Why Traditional Relationship Roles are Still Worth Embracing

The reality of relationships is more nuanced today than ever before.
With so many valid paths towards happiness and romantic satisfaction, fewer couples are as keen to embrace what’s now known as traditional relationships. Those who do are called old fashioned at best and derided as problematic at worst. The most crucial thing is that they aren’t completely wrong.
Have relationships changed so much that tradition can now be seen as obsolete and harmful? Fair points of their flaws aside, there are reasons why traditional relationships persist to this day. Among those reasons are the strength of the individual qualities brought to the table by traditional relationship roles.
The Traditional Role of Men, Examined:
When people think of men’s stereotypical roles, the focus tends to be on their responsibility as the prime provider. In turn, the focus extends to their toughness; their primal capacity to protect.
Opponents of tradition point out that it is unrealistic and unreasonable to expect a single person to provide for an entire family in this day and age. They would also point out that the standards for toughness can lead to insensitivity and problems with emotional regulation.
Go beyond those fair criticisms and anyone can see that the traditional role of men also places focus on leadership skills, overall competence, and the capacity to be tender. That last one may be quite surprising, but traditionally capable men were far from brutes.
The very human tendency to emphasize the bad examples over the good just made them seem like it to many.
The Traditional Role of Women, Examined:
Traditionally perceived to be kinder and more sensitive than men, the expectation placed on women was that of nurturers and supporters. Restricted from joining the workforce at large in decades past, women were left to care for the children and the household.
The opponents of tradition have even more to work with regarding the plight of women, and rightfully so. Unlike with past generations, there is no general stigma on women who choose to have careers. In fact, the emotional intelligence needed to succeed in their traditional role have taken many women far when it comes to their career goals.
Emotional intelligence is just one admirable quality that traditional women brought to the table. To care for children and a house by themselves required time management and organizational skills, which remain crucial even today–relationship or no.

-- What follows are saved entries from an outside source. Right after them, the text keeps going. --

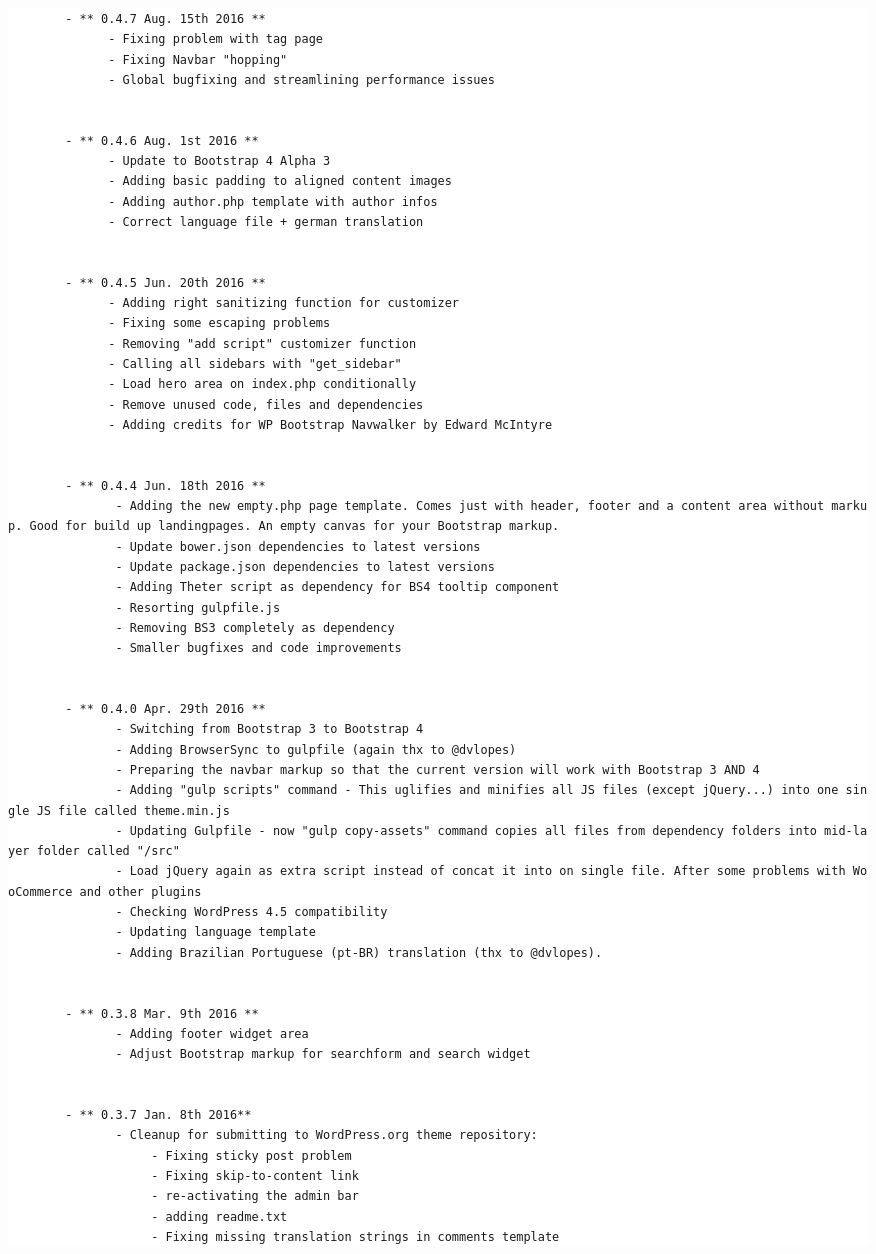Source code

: 
            - ** 0.4.7 Aug. 15th 2016 **
                  - Fixing problem with tag page
                  - Fixing Navbar "hopping"
                  - Global bugfixing and streamlining performance issues


            - ** 0.4.6 Aug. 1st 2016 **
                  - Update to Bootstrap 4 Alpha 3
                  - Adding basic padding to aligned content images
                  - Adding author.php template with author infos
                  - Correct language file + german translation


            - ** 0.4.5 Jun. 20th 2016 **
                  - Adding right sanitizing function for customizer
                  - Fixing some escaping problems
                  - Removing "add script" customizer function
                  - Calling all sidebars with "get_sidebar"
                  - Load hero area on index.php conditionally
                  - Remove unused code, files and dependencies
                  - Adding credits for WP Bootstrap Navwalker by Edward McIntyre


            - ** 0.4.4 Jun. 18th 2016 **
                   - Adding the new empty.php page template. Comes just with header, footer and a content area without markup. Good for build up landingpages. An empty canvas for your Bootstrap markup.
                   - Update bower.json dependencies to latest versions
                   - Update package.json dependencies to latest versions
                   - Adding Theter script as dependency for BS4 tooltip component
                   - Resorting gulpfile.js
                   - Removing BS3 completely as dependency
                   - Smaller bugfixes and code improvements


            - ** 0.4.0 Apr. 29th 2016 **
                   - Switching from Bootstrap 3 to Bootstrap 4
                   - Adding BrowserSync to gulpfile (again thx to @dvlopes)
                   - Preparing the navbar markup so that the current version will work with Bootstrap 3 AND 4
                   - Adding "gulp scripts" command - This uglifies and minifies all JS files (except jQuery...) into one single JS file called theme.min.js
                   - Updating Gulpfile - now "gulp copy-assets" command copies all files from dependency folders into mid-layer folder called "/src"
                   - Load jQuery again as extra script instead of concat it into on single file. After some problems with WooCommerce and other plugins
                   - Checking WordPress 4.5 compatibility
                   - Updating language template
                   - Adding Brazilian Portuguese (pt-BR) translation (thx to @dvlopes).


            - ** 0.3.8 Mar. 9th 2016 **
                   - Adding footer widget area
                   - Adjust Bootstrap markup for searchform and search widget


            - ** 0.3.7 Jan. 8th 2016**
                   - Cleanup for submitting to WordPress.org theme repository:
                        - Fixing sticky post problem
                        - Fixing skip-to-content link
                        - re-activating the admin bar
                        - adding readme.txt
                        - Fixing missing translation strings in comments template
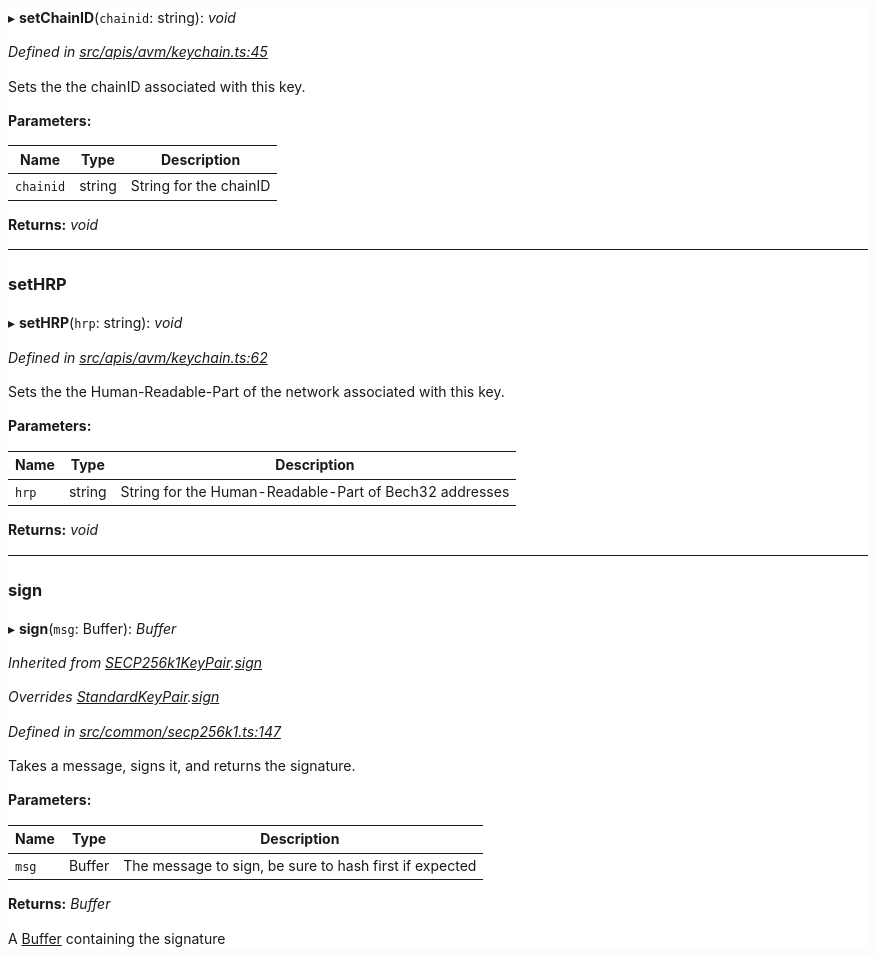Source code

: ▸ **setChainID**(`chainid`: string): *void*

*Defined in [src/apis/avm/keychain.ts:45](https://github.com/ava-labs/avalanchejs/blob/87820e3/src/apis/avm/keychain.ts#L45)*

Sets the the chainID associated with this key.

**Parameters:**

Name | Type | Description |
------ | ------ | ------ |
`chainid` | string | String for the chainID  |

**Returns:** *void*

___

###  setHRP

▸ **setHRP**(`hrp`: string): *void*

*Defined in [src/apis/avm/keychain.ts:62](https://github.com/ava-labs/avalanchejs/blob/87820e3/src/apis/avm/keychain.ts#L62)*

Sets the the Human-Readable-Part of the network associated with this key.

**Parameters:**

Name | Type | Description |
------ | ------ | ------ |
`hrp` | string | String for the Human-Readable-Part of Bech32 addresses  |

**Returns:** *void*

___

###  sign

▸ **sign**(`msg`: Buffer): *Buffer*

*Inherited from [SECP256k1KeyPair](common_secp256k1keychain.secp256k1keypair.md).[sign](common_secp256k1keychain.secp256k1keypair.md#sign)*

*Overrides [StandardKeyPair](common_keychain.standardkeypair.md).[sign](common_keychain.standardkeypair.md#sign)*

*Defined in [src/common/secp256k1.ts:147](https://github.com/ava-labs/avalanchejs/blob/87820e3/src/common/secp256k1.ts#L147)*

Takes a message, signs it, and returns the signature.

**Parameters:**

Name | Type | Description |
------ | ------ | ------ |
`msg` | Buffer | The message to sign, be sure to hash first if expected  |

**Returns:** *Buffer*

A [Buffer](https://github.com/feross/buffer) containing the signature

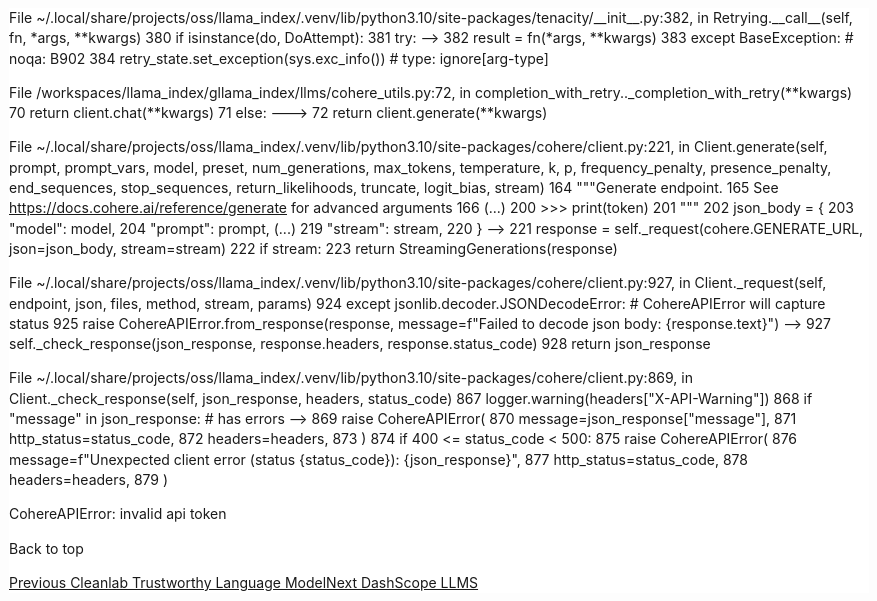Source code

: File ~/.local/share/projects/oss/llama\_index/.venv/lib/python3.10/site-packages/tenacity/\_\_init\_\_.py:382, in Retrying.\_\_call\_\_(self, fn, \*args, \*\*kwargs)
    380 if isinstance(do, DoAttempt):
    381     try:
\--> 382         result \= fn(\*args, \*\*kwargs)
    383     except BaseException:  \# noqa: B902
    384         retry\_state.set\_exception(sys.exc\_info())  \# type: ignore\[arg-type\]

File /workspaces/llama\_index/gllama\_index/llms/cohere\_utils.py:72, in completion\_with\_retry.<locals>.\_completion\_with\_retry(\*\*kwargs)
     70     return client.chat(\*\*kwargs)
     71 else:
\---> 72     return client.generate(\*\*kwargs)

File ~/.local/share/projects/oss/llama\_index/.venv/lib/python3.10/site-packages/cohere/client.py:221, in Client.generate(self, prompt, prompt\_vars, model, preset, num\_generations, max\_tokens, temperature, k, p, frequency\_penalty, presence\_penalty, end\_sequences, stop\_sequences, return\_likelihoods, truncate, logit\_bias, stream)
    164 """Generate endpoint.
    165 See https://docs.cohere.ai/reference/generate for advanced arguments
    166 
   (...)
    200         >>>     print(token)
    201 """
    202 json\_body \= {
    203     "model": model,
    204     "prompt": prompt,
   (...)
    219     "stream": stream,
    220 }
\--> 221 response \= self.\_request(cohere.GENERATE\_URL, json\=json\_body, stream\=stream)
    222 if stream:
    223     return StreamingGenerations(response)

File ~/.local/share/projects/oss/llama\_index/.venv/lib/python3.10/site-packages/cohere/client.py:927, in Client.\_request(self, endpoint, json, files, method, stream, params)
    924     except jsonlib.decoder.JSONDecodeError:  \# CohereAPIError will capture status
    925         raise CohereAPIError.from\_response(response, message\=f"Failed to decode json body: {response.text}")
\--> 927     self.\_check\_response(json\_response, response.headers, response.status\_code)
    928 return json\_response

File ~/.local/share/projects/oss/llama\_index/.venv/lib/python3.10/site-packages/cohere/client.py:869, in Client.\_check\_response(self, json\_response, headers, status\_code)
    867     logger.warning(headers\["X-API-Warning"\])
    868 if "message" in json\_response:  \# has errors
\--> 869     raise CohereAPIError(
    870         message\=json\_response\["message"\],
    871         http\_status\=status\_code,
    872         headers\=headers,
    873     )
    874 if 400 <\= status\_code < 500:
    875     raise CohereAPIError(
    876         message\=f"Unexpected client error (status {status\_code}): {json\_response}",
    877         http\_status\=status\_code,
    878         headers\=headers,
    879     )

CohereAPIError: invalid api token

Back to top

[Previous Cleanlab Trustworthy Language Model](https://docs.llamaindex.ai/en/stable/examples/llm/cleanlab/)[Next DashScope LLMS](https://docs.llamaindex.ai/en/stable/examples/llm/dashscope/)
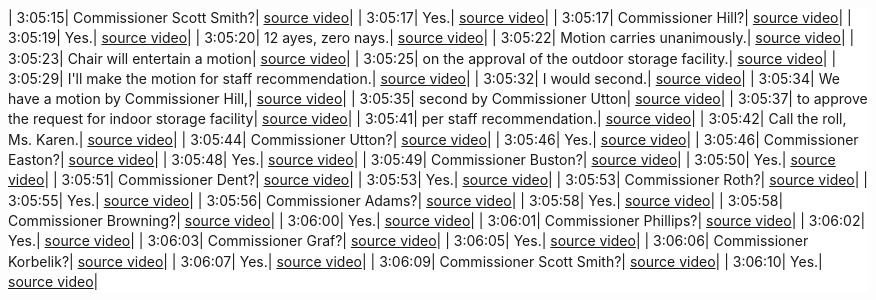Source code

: | 3:05:15| Commissioner Scott Smith?| [source video](https://archive.org/details/planning-r-399-210211?start=11115)|
| 3:05:17| Yes.| [source video](https://archive.org/details/planning-r-399-210211?start=11117)|
| 3:05:17| Commissioner Hill?| [source video](https://archive.org/details/planning-r-399-210211?start=11117)|
| 3:05:19| Yes.| [source video](https://archive.org/details/planning-r-399-210211?start=11119)|
| 3:05:20| 12 ayes, zero nays.| [source video](https://archive.org/details/planning-r-399-210211?start=11120)|
| 3:05:22| Motion carries unanimously.| [source video](https://archive.org/details/planning-r-399-210211?start=11122)|
| 3:05:23| Chair will entertain a motion| [source video](https://archive.org/details/planning-r-399-210211?start=11123)|
| 3:05:25| on the approval of the outdoor storage facility.| [source video](https://archive.org/details/planning-r-399-210211?start=11125)|
| 3:05:29| I'll make the motion for staff recommendation.| [source video](https://archive.org/details/planning-r-399-210211?start=11129)|
| 3:05:32| I would second.| [source video](https://archive.org/details/planning-r-399-210211?start=11132)|
| 3:05:34| We have a motion by Commissioner Hill,| [source video](https://archive.org/details/planning-r-399-210211?start=11134)|
| 3:05:35| second by Commissioner Utton| [source video](https://archive.org/details/planning-r-399-210211?start=11135)|
| 3:05:37| to approve the request for indoor storage facility| [source video](https://archive.org/details/planning-r-399-210211?start=11137)|
| 3:05:41| per staff recommendation.| [source video](https://archive.org/details/planning-r-399-210211?start=11141)|
| 3:05:42| Call the roll, Ms. Karen.| [source video](https://archive.org/details/planning-r-399-210211?start=11142)|
| 3:05:44| Commissioner Utton?| [source video](https://archive.org/details/planning-r-399-210211?start=11144)|
| 3:05:46| Yes.| [source video](https://archive.org/details/planning-r-399-210211?start=11146)|
| 3:05:46| Commissioner Easton?| [source video](https://archive.org/details/planning-r-399-210211?start=11146)|
| 3:05:48| Yes.| [source video](https://archive.org/details/planning-r-399-210211?start=11148)|
| 3:05:49| Commissioner Buston?| [source video](https://archive.org/details/planning-r-399-210211?start=11149)|
| 3:05:50| Yes.| [source video](https://archive.org/details/planning-r-399-210211?start=11150)|
| 3:05:51| Commissioner Dent?| [source video](https://archive.org/details/planning-r-399-210211?start=11151)|
| 3:05:53| Yes.| [source video](https://archive.org/details/planning-r-399-210211?start=11153)|
| 3:05:53| Commissioner Roth?| [source video](https://archive.org/details/planning-r-399-210211?start=11153)|
| 3:05:55| Yes.| [source video](https://archive.org/details/planning-r-399-210211?start=11155)|
| 3:05:56| Commissioner Adams?| [source video](https://archive.org/details/planning-r-399-210211?start=11156)|
| 3:05:58| Yes.| [source video](https://archive.org/details/planning-r-399-210211?start=11158)|
| 3:05:58| Commissioner Browning?| [source video](https://archive.org/details/planning-r-399-210211?start=11158)|
| 3:06:00| Yes.| [source video](https://archive.org/details/planning-r-399-210211?start=11160)|
| 3:06:01| Commissioner Phillips?| [source video](https://archive.org/details/planning-r-399-210211?start=11161)|
| 3:06:02| Yes.| [source video](https://archive.org/details/planning-r-399-210211?start=11162)|
| 3:06:03| Commissioner Graf?| [source video](https://archive.org/details/planning-r-399-210211?start=11163)|
| 3:06:05| Yes.| [source video](https://archive.org/details/planning-r-399-210211?start=11165)|
| 3:06:06| Commissioner Korbelik?| [source video](https://archive.org/details/planning-r-399-210211?start=11166)|
| 3:06:07| Yes.| [source video](https://archive.org/details/planning-r-399-210211?start=11167)|
| 3:06:09| Commissioner Scott Smith?| [source video](https://archive.org/details/planning-r-399-210211?start=11169)|
| 3:06:10| Yes.| [source video](https://archive.org/details/planning-r-399-210211?start=11170)|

And while being labeled as supporters instead of leaders is a fair sore point, the integrity and strength needed to lead by example through their support speaks volumes about the strength that women traditionally–and to this day–displayed, day in and day out.
Why These Roles Remain Relevant in Modernity
While the overall view and reality of relationships may change, the qualities that prop up traditional relationship roles remain as steady as ever. What woman wouldn’t want a man who is capable of leadership and strength? What man wouldn’t want a woman who is supportive and emotionally intelligent?
Traditional relationships have never been perfect and they never will be. The same can be said of any other type of relationship. People love progress, but that love shouldn’t lead to forgetting the core qualities that have kept relationships going for as long as humanity as a whole has existed.
For all the harm caused by past expectations, there are just as many benefits reaped by couples and families as a whole. For that, it still pays to embrace tradition, even in the midst of all existing freedom.